WHAT YOU ARE ASKED TO DO:
The first line of the entries below, the line containing "used throughout this", and every line between them should be repeated exactly, and nothing else.

INPUT DATA:
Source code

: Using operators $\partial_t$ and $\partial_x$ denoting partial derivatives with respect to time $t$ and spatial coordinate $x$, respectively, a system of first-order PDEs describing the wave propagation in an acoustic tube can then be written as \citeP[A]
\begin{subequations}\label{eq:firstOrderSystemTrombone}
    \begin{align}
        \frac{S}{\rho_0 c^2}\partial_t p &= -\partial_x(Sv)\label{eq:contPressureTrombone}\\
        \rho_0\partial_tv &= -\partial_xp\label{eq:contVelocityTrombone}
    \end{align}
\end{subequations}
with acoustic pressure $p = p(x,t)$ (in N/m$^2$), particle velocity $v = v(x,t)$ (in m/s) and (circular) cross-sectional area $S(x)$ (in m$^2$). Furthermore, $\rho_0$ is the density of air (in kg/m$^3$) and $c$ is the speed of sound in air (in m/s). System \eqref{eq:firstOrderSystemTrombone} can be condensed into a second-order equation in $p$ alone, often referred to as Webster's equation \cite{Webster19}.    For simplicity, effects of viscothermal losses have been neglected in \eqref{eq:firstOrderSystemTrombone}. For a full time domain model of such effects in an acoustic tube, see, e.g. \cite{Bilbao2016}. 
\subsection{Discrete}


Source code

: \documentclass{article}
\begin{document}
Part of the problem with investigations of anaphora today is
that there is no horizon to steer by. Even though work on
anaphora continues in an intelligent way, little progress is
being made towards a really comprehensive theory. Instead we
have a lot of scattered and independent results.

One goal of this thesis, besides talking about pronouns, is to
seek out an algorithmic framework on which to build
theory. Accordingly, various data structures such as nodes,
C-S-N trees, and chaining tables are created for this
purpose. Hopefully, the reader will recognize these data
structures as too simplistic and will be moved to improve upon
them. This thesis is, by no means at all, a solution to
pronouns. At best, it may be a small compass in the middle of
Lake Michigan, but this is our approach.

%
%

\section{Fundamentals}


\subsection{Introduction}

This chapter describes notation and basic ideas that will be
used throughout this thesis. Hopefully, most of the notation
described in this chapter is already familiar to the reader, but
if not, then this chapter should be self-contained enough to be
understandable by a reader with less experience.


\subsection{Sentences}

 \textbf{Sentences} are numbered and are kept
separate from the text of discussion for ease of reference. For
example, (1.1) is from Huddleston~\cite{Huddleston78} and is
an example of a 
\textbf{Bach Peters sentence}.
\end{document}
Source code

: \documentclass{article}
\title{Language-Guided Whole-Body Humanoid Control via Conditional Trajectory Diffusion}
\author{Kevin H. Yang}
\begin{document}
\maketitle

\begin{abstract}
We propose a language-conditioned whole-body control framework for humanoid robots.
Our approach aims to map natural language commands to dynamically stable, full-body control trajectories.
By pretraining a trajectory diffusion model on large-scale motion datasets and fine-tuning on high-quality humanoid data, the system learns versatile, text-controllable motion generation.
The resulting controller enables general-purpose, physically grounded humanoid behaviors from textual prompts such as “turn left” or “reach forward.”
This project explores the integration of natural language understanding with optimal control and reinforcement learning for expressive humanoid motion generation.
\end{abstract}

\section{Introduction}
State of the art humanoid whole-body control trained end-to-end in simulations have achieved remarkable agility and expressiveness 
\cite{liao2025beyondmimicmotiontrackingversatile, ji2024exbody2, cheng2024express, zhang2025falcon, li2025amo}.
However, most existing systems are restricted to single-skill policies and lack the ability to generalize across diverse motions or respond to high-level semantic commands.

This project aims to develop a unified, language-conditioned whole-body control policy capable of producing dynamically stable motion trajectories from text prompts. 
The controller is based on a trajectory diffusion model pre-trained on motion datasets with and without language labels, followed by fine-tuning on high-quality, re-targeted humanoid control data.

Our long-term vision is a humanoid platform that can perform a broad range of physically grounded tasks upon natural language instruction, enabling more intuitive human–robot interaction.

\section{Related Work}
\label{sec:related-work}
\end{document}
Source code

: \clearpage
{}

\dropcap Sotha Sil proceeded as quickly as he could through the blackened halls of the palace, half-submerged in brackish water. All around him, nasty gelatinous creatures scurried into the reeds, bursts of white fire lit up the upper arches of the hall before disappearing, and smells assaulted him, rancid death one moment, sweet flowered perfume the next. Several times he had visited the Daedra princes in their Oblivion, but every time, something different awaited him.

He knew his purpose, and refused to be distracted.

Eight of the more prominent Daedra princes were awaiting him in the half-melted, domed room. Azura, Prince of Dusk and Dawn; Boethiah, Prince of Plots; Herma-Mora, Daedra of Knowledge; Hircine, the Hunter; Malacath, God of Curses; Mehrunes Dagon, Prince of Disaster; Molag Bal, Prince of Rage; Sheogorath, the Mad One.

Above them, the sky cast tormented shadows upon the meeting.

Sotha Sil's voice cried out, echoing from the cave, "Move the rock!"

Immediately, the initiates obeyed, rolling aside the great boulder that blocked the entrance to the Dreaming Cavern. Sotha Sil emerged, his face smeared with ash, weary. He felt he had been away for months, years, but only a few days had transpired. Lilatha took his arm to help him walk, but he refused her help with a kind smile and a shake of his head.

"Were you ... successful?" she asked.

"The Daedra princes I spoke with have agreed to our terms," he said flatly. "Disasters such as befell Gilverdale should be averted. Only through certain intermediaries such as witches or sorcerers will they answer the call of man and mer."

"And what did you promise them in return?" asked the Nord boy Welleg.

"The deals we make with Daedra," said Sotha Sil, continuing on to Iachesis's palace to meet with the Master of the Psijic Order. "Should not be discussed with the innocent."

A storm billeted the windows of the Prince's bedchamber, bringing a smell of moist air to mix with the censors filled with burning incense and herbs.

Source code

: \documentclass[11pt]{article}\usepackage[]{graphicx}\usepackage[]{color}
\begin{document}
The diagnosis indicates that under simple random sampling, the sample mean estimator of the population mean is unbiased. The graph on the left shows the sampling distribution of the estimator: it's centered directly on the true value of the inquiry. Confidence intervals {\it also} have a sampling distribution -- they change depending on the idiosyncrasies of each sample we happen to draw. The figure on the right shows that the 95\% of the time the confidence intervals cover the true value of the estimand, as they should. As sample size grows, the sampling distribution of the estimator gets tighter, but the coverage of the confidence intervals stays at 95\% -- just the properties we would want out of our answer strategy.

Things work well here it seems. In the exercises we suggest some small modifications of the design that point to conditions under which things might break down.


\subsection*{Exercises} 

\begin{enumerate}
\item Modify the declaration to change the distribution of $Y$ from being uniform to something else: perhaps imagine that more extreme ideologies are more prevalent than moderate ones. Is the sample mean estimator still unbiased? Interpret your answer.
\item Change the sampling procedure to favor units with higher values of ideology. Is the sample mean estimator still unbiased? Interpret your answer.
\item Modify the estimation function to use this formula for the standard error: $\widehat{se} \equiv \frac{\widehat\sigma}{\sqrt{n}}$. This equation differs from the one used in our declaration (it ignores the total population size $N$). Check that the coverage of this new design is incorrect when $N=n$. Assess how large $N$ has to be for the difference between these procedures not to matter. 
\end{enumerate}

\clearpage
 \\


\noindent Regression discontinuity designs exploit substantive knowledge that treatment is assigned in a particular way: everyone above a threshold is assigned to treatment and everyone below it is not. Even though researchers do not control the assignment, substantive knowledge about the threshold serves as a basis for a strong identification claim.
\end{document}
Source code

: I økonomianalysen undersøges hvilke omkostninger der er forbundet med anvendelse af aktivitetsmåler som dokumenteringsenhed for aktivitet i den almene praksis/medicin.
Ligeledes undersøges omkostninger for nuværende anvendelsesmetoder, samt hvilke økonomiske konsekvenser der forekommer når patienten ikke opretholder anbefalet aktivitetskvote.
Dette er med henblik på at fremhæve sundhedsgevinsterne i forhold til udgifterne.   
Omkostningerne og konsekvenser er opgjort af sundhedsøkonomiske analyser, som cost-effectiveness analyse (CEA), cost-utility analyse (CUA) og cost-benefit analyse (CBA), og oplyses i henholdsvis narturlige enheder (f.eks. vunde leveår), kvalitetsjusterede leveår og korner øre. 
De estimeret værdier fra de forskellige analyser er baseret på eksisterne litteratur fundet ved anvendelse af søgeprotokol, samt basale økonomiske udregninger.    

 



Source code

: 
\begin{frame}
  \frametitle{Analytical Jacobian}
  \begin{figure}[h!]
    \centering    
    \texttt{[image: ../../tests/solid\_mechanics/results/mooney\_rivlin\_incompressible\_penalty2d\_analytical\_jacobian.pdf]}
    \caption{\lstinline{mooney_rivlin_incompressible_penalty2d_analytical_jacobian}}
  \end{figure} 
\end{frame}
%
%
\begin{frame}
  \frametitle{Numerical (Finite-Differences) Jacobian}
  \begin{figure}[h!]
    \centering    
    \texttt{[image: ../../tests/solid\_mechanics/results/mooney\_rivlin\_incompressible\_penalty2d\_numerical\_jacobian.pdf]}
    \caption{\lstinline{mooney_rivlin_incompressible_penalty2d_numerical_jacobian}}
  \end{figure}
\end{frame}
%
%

WRITTEN ANSWER:
Source code

: Using operators $\partial_t$ and $\partial_x$ denoting partial derivatives with respect to time $t$ and spatial coordinate $x$, respectively, a system of first-order PDEs describing the wave propagation in an acoustic tube can then be written as \citeP[A]
\begin{subequations}\label{eq:firstOrderSystemTrombone}
    \begin{align}
        \frac{S}{\rho_0 c^2}\partial_t p &= -\partial_x(Sv)\label{eq:contPressureTrombone}\\
        \rho_0\partial_tv &= -\partial_xp\label{eq:contVelocityTrombone}
    \end{align}
\end{subequations}
with acoustic pressure $p = p(x,t)$ (in N/m$^2$), particle velocity $v = v(x,t)$ (in m/s) and (circular) cross-sectional area $S(x)$ (in m$^2$). Furthermore, $\rho_0$ is the density of air (in kg/m$^3$) and $c$ is the speed of sound in air (in m/s). System \eqref{eq:firstOrderSystemTrombone} can be condensed into a second-order equation in $p$ alone, often referred to as Webster's equation \cite{Webster19}.    For simplicity, effects of viscothermal losses have been neglected in \eqref{eq:firstOrderSystemTrombone}. For a full time domain model of such effects in an acoustic tube, see, e.g. \cite{Bilbao2016}. 
\subsection{Discrete}


Source code

: \documentclass{article}
\begin{document}
Part of the problem with investigations of anaphora today is
that there is no horizon to steer by. Even though work on
anaphora continues in an intelligent way, little progress is
being made towards a really comprehensive theory. Instead we
have a lot of scattered and independent results.

One goal of this thesis, besides talking about pronouns, is to
seek out an algorithmic framework on which to build
theory. Accordingly, various data structures such as nodes,
C-S-N trees, and chaining tables are created for this
purpose. Hopefully, the reader will recognize these data
structures as too simplistic and will be moved to improve upon
them. This thesis is, by no means at all, a solution to
pronouns. At best, it may be a small compass in the middle of
Lake Michigan, but this is our approach.

%
%

\section{Fundamentals}


\subsection{Introduction}

This chapter describes notation and basic ideas that will be
used throughout this thesis. Hopefully, most of the notation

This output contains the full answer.